Problems to solve.
a) Please answer these questions about the Herbert Daniel profile:
(i) What is given as his cause of death?
(ii) Which party did he belong to from 1986 to 1992?
(iii) Which years did the military dictatorship hold power in Brazil?
b) Rewrite the Herbert Daniel profile between "- Occupation: Guerrilla" and "Brazilian writer (1946–1992)", inclusive, substituting "social scientist" for "sociologist".

Document extract.
============
Personal details
- Born: Herbert Eustáquio de Carvalho 14 December 1946 Belo Horizonte, Minas Gerais, Brazil
- Died: 29 March 1992 (aged 45) Rio de Janeiro, Rio de Janeiro, Brazil
- Cause of death: AIDS
- Party: PT (1980–1986) PV (1986–1992)
- Occupation: Guerrilla fighter, sociologist, journalist, writer
- Known for: Active in Vanguarda Armada Revolucionária Palmares

= Herbert Daniel =

Brazilian writer (1946–1992)

Herbert Eustáquio de Carvalho (December 14, 1946 – March 29, 1992), known as Herbert Daniel, was a Brazilian writer, sociologist, journalist, and guerrilla, involved in the armed resistance to the military dictatorship that held power in Brazil from 1964 to 1985.
============
(Stored records)

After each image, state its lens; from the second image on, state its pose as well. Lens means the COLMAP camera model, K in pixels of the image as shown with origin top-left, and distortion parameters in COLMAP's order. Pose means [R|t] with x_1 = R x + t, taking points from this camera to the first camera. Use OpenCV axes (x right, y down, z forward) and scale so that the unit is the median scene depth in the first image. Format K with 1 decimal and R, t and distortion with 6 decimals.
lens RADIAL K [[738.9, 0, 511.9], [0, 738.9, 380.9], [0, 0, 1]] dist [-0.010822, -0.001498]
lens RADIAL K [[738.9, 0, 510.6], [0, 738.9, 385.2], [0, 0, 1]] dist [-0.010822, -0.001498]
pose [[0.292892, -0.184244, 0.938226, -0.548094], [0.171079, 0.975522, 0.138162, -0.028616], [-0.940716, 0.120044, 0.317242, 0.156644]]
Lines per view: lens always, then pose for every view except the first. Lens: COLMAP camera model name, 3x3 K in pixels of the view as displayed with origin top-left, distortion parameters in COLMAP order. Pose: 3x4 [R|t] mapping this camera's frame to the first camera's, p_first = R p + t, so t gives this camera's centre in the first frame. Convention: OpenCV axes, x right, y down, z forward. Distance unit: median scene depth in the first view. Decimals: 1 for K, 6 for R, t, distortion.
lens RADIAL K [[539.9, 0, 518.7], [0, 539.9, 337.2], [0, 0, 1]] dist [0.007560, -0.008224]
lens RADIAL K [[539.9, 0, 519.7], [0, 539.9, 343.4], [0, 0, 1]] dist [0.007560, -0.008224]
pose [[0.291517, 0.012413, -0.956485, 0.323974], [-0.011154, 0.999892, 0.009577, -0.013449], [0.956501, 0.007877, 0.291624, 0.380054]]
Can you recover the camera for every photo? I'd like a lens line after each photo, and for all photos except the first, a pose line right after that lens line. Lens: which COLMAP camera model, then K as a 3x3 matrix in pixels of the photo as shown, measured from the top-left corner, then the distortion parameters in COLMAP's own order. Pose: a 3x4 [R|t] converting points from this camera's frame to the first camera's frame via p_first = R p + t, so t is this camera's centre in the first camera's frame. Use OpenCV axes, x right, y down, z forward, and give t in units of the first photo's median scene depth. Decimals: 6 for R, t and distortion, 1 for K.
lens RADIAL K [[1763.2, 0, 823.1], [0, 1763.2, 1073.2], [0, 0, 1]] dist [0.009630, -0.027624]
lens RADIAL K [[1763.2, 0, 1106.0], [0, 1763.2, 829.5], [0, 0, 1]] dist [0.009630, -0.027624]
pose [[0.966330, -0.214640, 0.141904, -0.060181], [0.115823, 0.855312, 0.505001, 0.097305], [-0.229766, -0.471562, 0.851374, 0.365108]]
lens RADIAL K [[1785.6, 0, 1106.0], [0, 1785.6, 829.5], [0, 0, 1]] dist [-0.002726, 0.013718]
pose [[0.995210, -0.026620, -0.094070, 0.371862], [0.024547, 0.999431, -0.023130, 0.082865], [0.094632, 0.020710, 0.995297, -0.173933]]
============
Set of answers.
a)
(i) AIDS
(ii) PV
(iii) 1964 to 1985

b)
- Occupation: Guerrilla fighter, social scientist, journalist, writer
- Known for: Active in Vanguarda Armada Revolucionária Palmares

= Herbert Daniel =

Brazilian writer (1946–1992)